Le 18 décembre 2025, France Compétences a enregistré une fiche au Répertoire spécifique (RS) sous le code RS7469, intitulée « Accompagner la jeune maman par le massage bien-être ». Il s'agit, selon les informations publiées par l'organisme public, de la toute première certification officielle française consacrée spécifiquement au massage de la femme enceinte, du post-partum et du bébé. Un non-événement en apparence — une fiche parmi des milliers au registre national des certifications — qui révèle en creux un vide réglementaire resté quasiment total jusqu'à cette date, pour une pratique pourtant très présente parmi les praticiens du bien-être en France.
Une pratique restée sans existence officielle propre
Jusqu'à fin 2025, aucune certification professionnelle ne distinguait le massage prénatal ou le massage bébé du massage bien-être générique. La fiche RNCP38447, « Praticien en massages bien-être », enregistrée le 21 décembre 2023 par l'École Internationale du Spa auprès de France Compétences, en est l'illustration : son référentiel d'activités, consulté directement, ne comporte aucune mention de la grossesse, de la femme enceinte, du bébé ou du massage prénatal. La pratique existait donc dans les faits — via des formations privées, des instituts et des praticiens indépendants — sans qu'aucun cadre de certification d'État ne la reconnaisse comme un champ à part.
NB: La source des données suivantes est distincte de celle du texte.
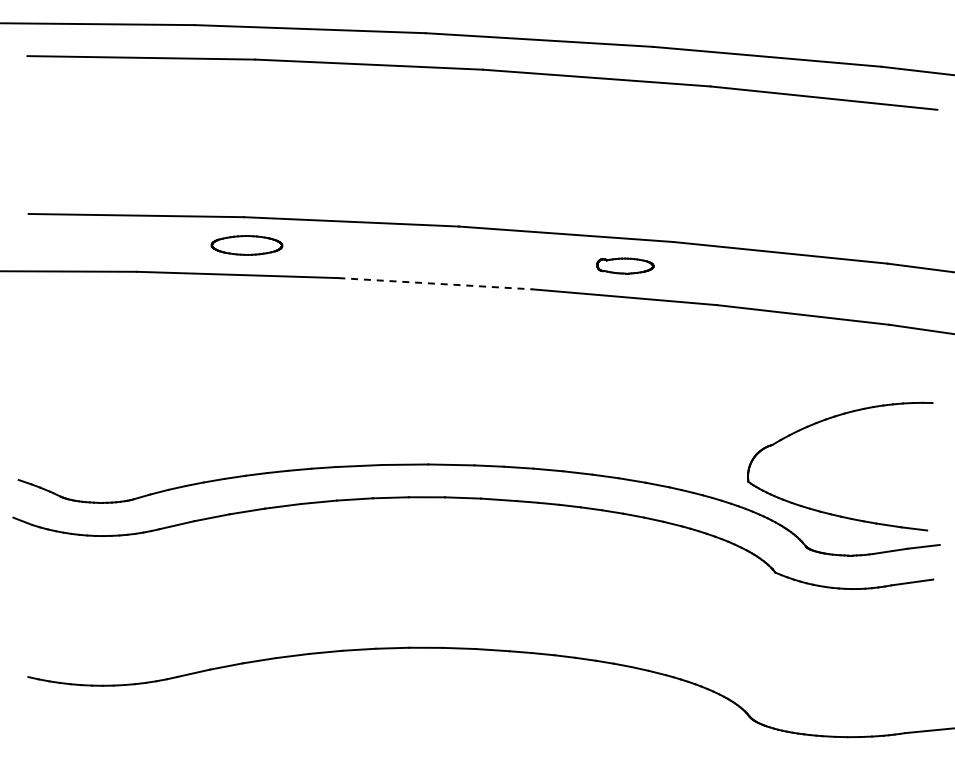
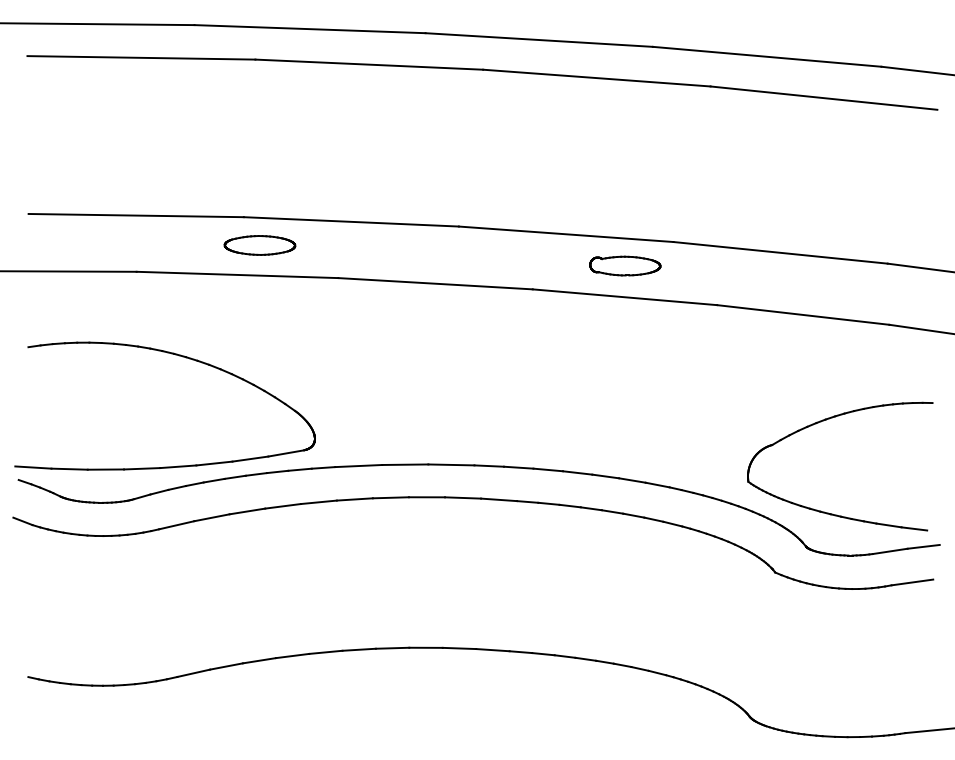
part at (246, 245) position: (246, 245) -> (259, 245)
part at (625, 265) size: 59x18 px -> 73x22 px
line at (436, 283): dashed -> solid
part at (175, 355): none -> present
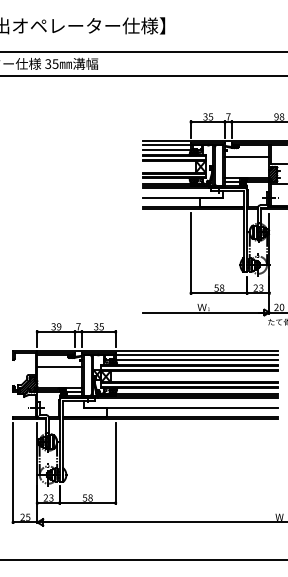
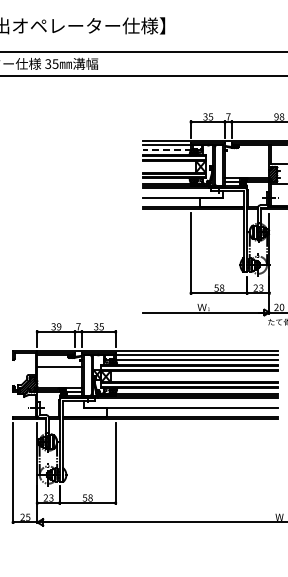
line at (166, 149): solid -> dashed
line at (246, 157): present -> none
line at (143, 559): present -> none
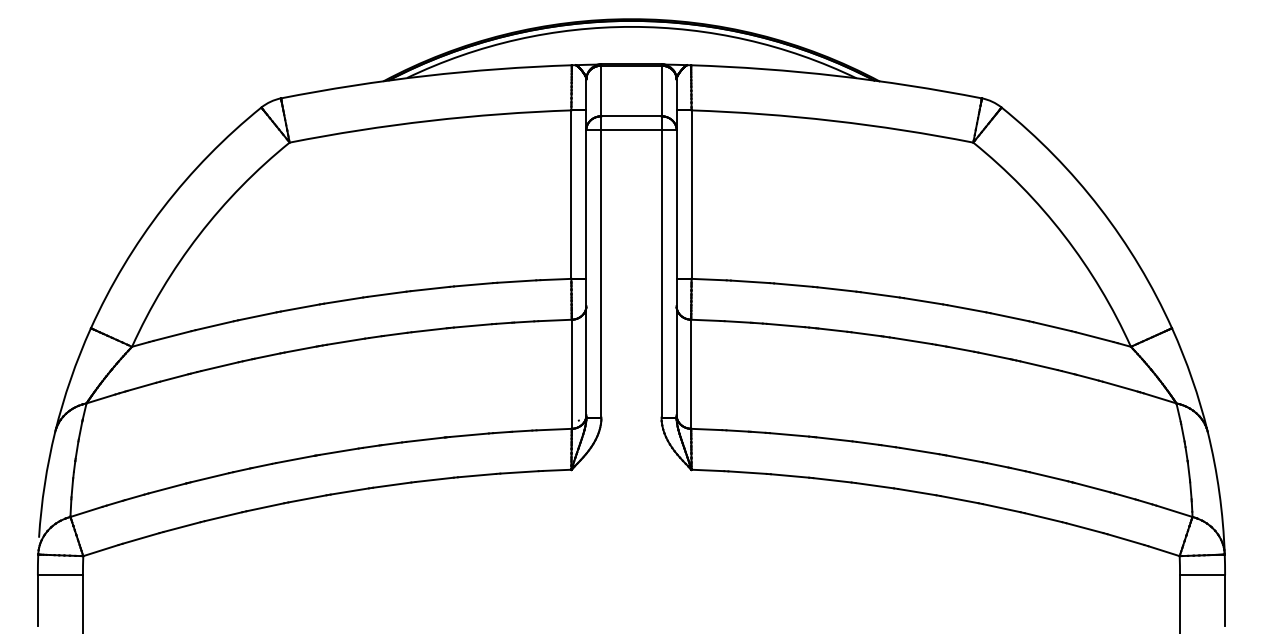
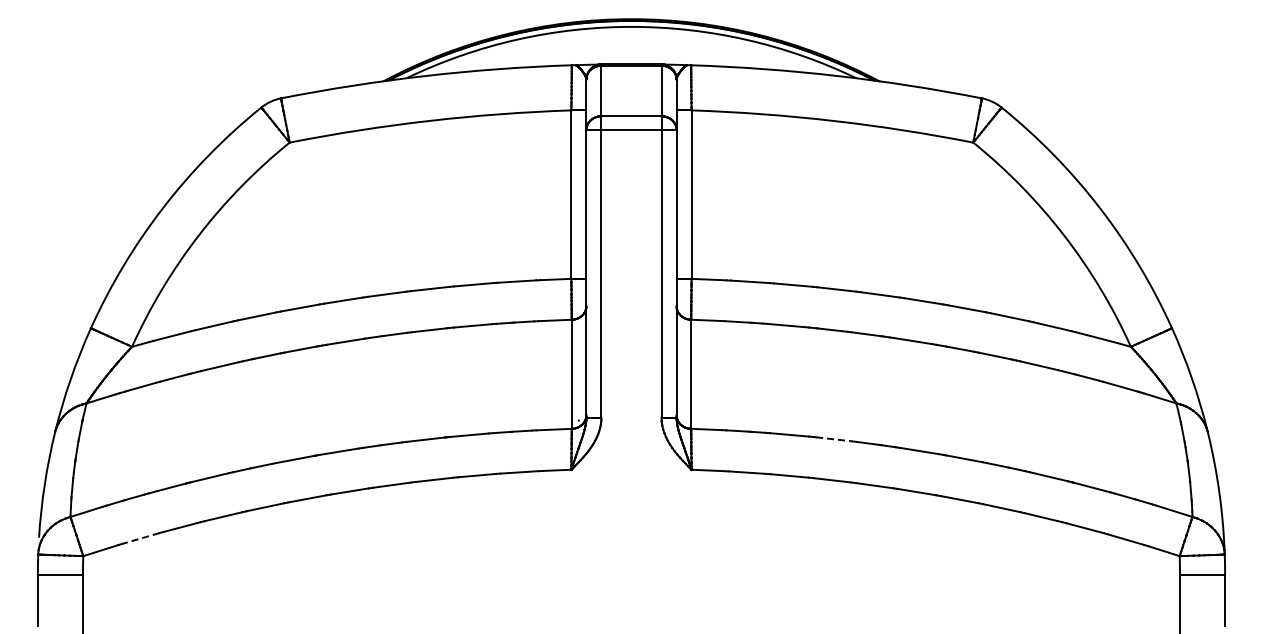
line at (834, 439): solid -> dashed
line at (140, 538): solid -> dashed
La nouvelle fiche RS7469 change cette donne, au moins sur le papier. Délivrée par l'organisme privé Soyez Zen Formations, dirigé par Christophe Lovison, elle est valable jusqu'au 18 décembre 2028. Son référentiel, tel que publié par France Compétences, prévoit qu'un titulaire doit être capable de réaliser une évaluation personnalisée des besoins de la cliente enceinte, d'adapter les techniques de massage à des positions sécurisées pendant la grossesse, de réaliser un massage post-partum combinant drainage et stimulation de la circulation, puis de proposer un massage adapté au nourrisson, en version occidentale ou ayurvédique, en ajustant le protocole à l'âge du bébé et à ses signaux non verbaux. L'accès à la certification suppose une formation initiale ou une expérience professionnelle préalable dans un établissement spécialisé en massage bien-être, une évaluation se faisant devant un jury externe de deux professionnels du secteur.
Comme pour la quasi-totalité des fiches du Répertoire spécifique, il s'agit d'une reconnaissance de compétences délivrée par un organisme de formation privé, validée par France Compétences selon une procédure administrative — non d'un diplôme d'État au sens strict, ni d'un titre protégé réservant l'exercice de la pratique à ses seuls détenteurs.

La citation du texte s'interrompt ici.